__Requirement__: Each entry below needs to be reproduced exactly as given.

__Available records__:
══════
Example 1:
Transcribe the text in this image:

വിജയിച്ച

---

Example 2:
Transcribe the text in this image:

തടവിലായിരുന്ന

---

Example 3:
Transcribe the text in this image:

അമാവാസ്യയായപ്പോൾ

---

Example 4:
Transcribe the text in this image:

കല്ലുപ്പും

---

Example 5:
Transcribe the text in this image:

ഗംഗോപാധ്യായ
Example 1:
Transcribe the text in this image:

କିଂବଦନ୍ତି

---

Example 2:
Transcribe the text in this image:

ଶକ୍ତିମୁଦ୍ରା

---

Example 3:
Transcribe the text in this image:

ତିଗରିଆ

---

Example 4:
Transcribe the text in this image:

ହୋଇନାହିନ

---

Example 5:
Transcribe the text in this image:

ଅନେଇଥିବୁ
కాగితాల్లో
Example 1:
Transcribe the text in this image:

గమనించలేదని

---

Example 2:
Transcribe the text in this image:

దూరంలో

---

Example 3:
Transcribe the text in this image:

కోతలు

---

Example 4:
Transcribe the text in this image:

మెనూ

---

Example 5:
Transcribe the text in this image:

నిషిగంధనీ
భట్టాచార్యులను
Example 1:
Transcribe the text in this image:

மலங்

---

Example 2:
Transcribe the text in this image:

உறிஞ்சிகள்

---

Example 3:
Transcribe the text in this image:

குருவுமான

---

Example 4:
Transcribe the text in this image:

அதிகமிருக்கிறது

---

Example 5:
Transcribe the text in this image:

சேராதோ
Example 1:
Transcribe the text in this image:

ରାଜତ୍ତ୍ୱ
══════
__Expected output__:
Example 1:
Transcribe the text in this image:

വിജയിച്ച

---

Example 2:
Transcribe the text in this image:

തടവിലായിരുന്ന

---

Example 3:
Transcribe the text in this image:

അമാവാസ്യയായപ്പോൾ

---

Example 4:
Transcribe the text in this image:

കല്ലുപ്പും

---

Example 5:
Transcribe the text in this image:

ഗംഗോപാധ്യായ
Example 1:
Transcribe the text in this image:

କିଂବଦନ୍ତି

---

Example 2:
Transcribe the text in this image:

ଶକ୍ତିମୁଦ୍ରା

---

Example 3:
Transcribe the text in this image:

ତିଗରିଆ

---

Example 4:
Transcribe the text in this image:

ହୋଇନାହିନ

---

Example 5:
Transcribe the text in this image:

ଅନେଇଥିବୁ
కాగితాల్లో
Example 1:
Transcribe the text in this image:

గమనించలేదని

---

Example 2:
Transcribe the text in this image:

దూరంలో

---

Example 3:
Transcribe the text in this image:

కోతలు

---

Example 4:
Transcribe the text in this image:

మెనూ

---

Example 5:
Transcribe the text in this image:

నిషిగంధనీ
భట్టాచార్యులను
Example 1:
Transcribe the text in this image:

மலங்

---

Example 2:
Transcribe the text in this image:

உறிஞ்சிகள்

---

Example 3:
Transcribe the text in this image:

குருவுமான

---

Example 4:
Transcribe the text in this image:

அதிகமிருக்கிறது

---

Example 5:
Transcribe the text in this image:

சேராதோ
Example 1:
Transcribe the text in this image:

ରାଜତ୍ତ୍ୱ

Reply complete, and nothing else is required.